Women are winning more space in Libya’s local councils
Libya has sharply increased the number of municipal council seats allocated to women, nearly doubling the previous total, according to the High National Elections Commission, as reported by Libya Review and agencies on March 8th.
The Commission claimed that 205 seats had been allocated exclusively to women during the 2024/2025 municipal election period, describing it as a clear sign of greater female participation in local government structures across the country.
The figures were released through the Central Committee for Municipal Council Elections and the Women’s Support Unit, both of which said the increase reflects a wider push to strengthen women’s role in municipal work and expand their participation in the evolving management of local and international affairs.
The latest total indicates a clear and substantial rise from the 104 seats allocated to women between 2012 and 2023. The new figures represent almost a doubling of women’s presence in municipal councils, a development likely to be read as one of the more tangible indicators of change in Libya’s local political landscape.
The Commission framed the increase as part of a broader trend rather than an isolated electoral result. Municipal councils in Libya play a central role in delivering local services, addressing infrastructure concerns, and handling day-to-day governance issues, meaning greater female representation at this level may carry practical as well as symbolic weight.
The announcement is also likely to revive discussion over how women’s representation is measured in Libya’s political system.

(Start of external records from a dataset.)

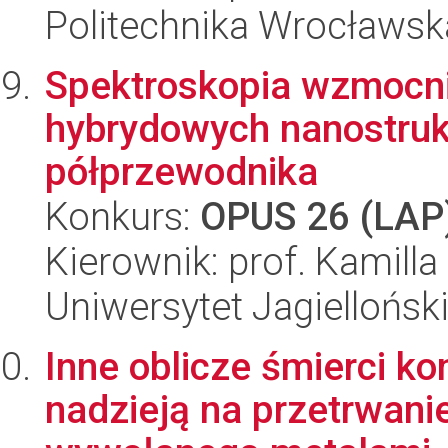
Politechnika Wrocławsk
Spektroskopia wzmocni
hybrydowych nanostruk
półprzewodnika
Konkurs:
OPUS 26 (LAP
Kierownik: prof. Kamill
Uniwersytet Jagiellońsk
Inne oblicze śmierci k
nadzieją na przetrwani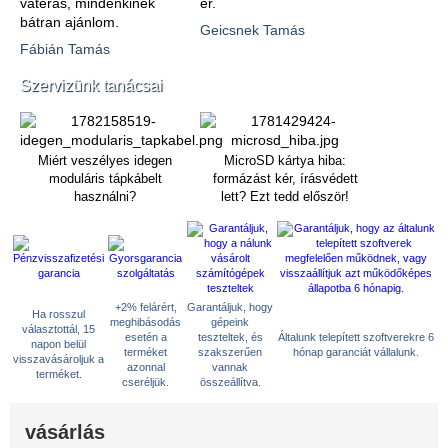
vaterás, mindenkinek
ér.
bátran ajánlom.
Geicsnek Tamás
Fábián Tamás
Szervizünk tanácsai
Miért veszélyes idegen
MicroSD kártya hiba:
moduláris tápkábelt
formázást kér, írásvédett
használni?
lett? Ezt tedd először!
+2% felárért,
Garantáljuk, hogy
Ha rosszul
meghibásodás
gépeink
választottál, 15
esetén a
teszteltek, és
Általunk telepített szoftverekre 6
napon belül
terméket
szakszerűen
hónap garanciát vállalunk.
visszavásároljuk a
azonnal
vannak
terméket.
cseréljük.
összeállítva.
vásárlás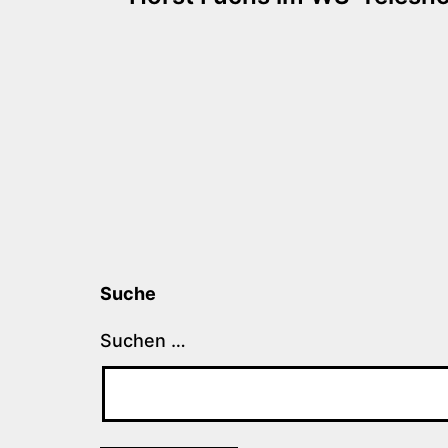
Suche
Suchen …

While the rise in allocated seats points to visible progress, observers have frequently argued that numerical gains should be matched by meaningful and substantial participation in council deliberations, planning and actual decision-making.
Even so, the increase from 104 to 205 seats is likely to be viewed as a significant shift in a country where women’s political participation has often faced institutional and social constraints.
For Libyan municipal politics, the latest figures suggest that women are no longer a marginal presence in local councils, but an increasingly established part of the country’s evolving public administration framework.